EXTRACT TO READ:
+---+
In 1938 Hendrick Goosen, whilst fishing off the coast of Madagascar, hooked a coelacanth, a 'living fossil' of a fish that was supposed to have become extinct 400 million years ago. You can experience a similar feeling by test-driving a used Porsche 928 GTS, a true dinosaur amongst performance cars. Unlike a coelacanth, a used 928 is fitted with a 5.4-litre engine, generates 340bhp and will still look good in twenty years time. In common with its fishy forebear though, it has benefited from years of development whilst being largely ignored by Madagascan fishermen. Which means that tracking down a good used example is easier for the likes of us. Here's how.


Models Covered: 928 5.4V8 3dr


In May 1992, the Grand Touring class was taking a bit of a hammering. The overblown BMW 850 was about as welcome as a bailiff's visit, the Jaguar XJR-S was struggling in its death throes, as was Mercedes' venerable SEC model. Porsche, having campaigned with the 928 since 1980 looked at the culture of the caring, sharing nineties, pondered the inexorable rise of fuel prices and promptly launched the 928 GTS, a car with more of everything.

More power, up from 5.0-litres to 5.4-litres, more grip, more attitude, more speed, but understanding that less could be more, it was also granted less relevance. The market realised the 928 was on its last legs and promptly went out and bought 911s instead. Porsche continued offering this 340bhp behemoth for three more years, fitting a driver's airbag in 1993, before finally admitting defeat and axing the 928 series in January 1995. At the time few mourned its passing, but history may yet be kind to the 928.

As successive generations of Porsche 911 get more civilised, more powerful and more refined, it's not difficult to sit behind the wheel of a 2001 model year 911 Turbo and imagine that the driving experience isn't that far removed from where Porsche were going with the 928. Park a 1992 911 and a similar vintage 928 GTS next to one another and the 911, with its upright windscreen and Beetle-esque fascia looks like a museum piece, whilst the 928 still looks fresh. With prices on the crest of a slump, buying a used 928 GTS might be a canny way of getting a big portion of Porsche for Mazda money.
+---+
PROVIDED MATERIAL:

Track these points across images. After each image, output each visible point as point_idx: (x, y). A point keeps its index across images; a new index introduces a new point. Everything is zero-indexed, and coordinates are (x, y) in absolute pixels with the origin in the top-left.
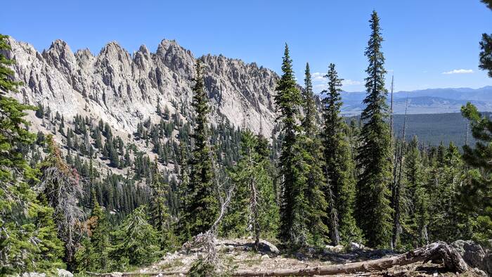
+---+
TASK OBJECTIVE: Repeat the part of the Porsche 928 GTS text that opens with the words "In May 1992, the" and closes with "more of everything.", switching "bailiff's visit" to "tax demand".

RESULT FOR THIS EXERCISE:
In May 1992, the Grand Touring class was taking a bit of a hammering. The overblown BMW 850 was about as welcome as a tax demand, the Jaguar XJR-S was struggling in its death throes, as was Mercedes' venerable SEC model. Porsche, having campaigned with the 928 since 1980 looked at the culture of the caring, sharing nineties, pondered the inexorable rise of fuel prices and promptly launched the 928 GTS, a car with more of everything.